Top 5 hours for Show Posts Points

    23:00: 42.39 average points per post    
    

    12:00: 41.69 average points per post    
    

    22:00: 40.35 average points per post    
    

    00:00: 37.84 average points per post    
    

    18:00: 36.31 average points per post    
    


**Finding**: 
The above times are in EST(eastern standard time). To get more points, I (in IST) can try to create a good number of show posts during **09:30 - 10:30, 22:30 - 23:30, 08:30 - 09:30, 10:30 - 11:30, 04:30 - 05:30** in the same order.

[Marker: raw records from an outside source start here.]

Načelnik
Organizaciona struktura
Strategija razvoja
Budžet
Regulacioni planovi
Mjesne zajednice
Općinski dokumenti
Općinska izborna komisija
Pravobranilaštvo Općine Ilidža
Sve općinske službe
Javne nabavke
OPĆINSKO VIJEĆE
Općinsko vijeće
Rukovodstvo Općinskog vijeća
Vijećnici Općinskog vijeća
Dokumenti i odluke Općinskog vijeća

Basically, these are the morning work hours for an Indian resident. The top hours which received points on an average are very close in magnitude unlike the comments per hour in the previous analysis on ask posts. This would prompt us to further dig into the data. Location of responders either for comments or for points (upvotes or downvotes) can give us more insight into when to actually schedule a post.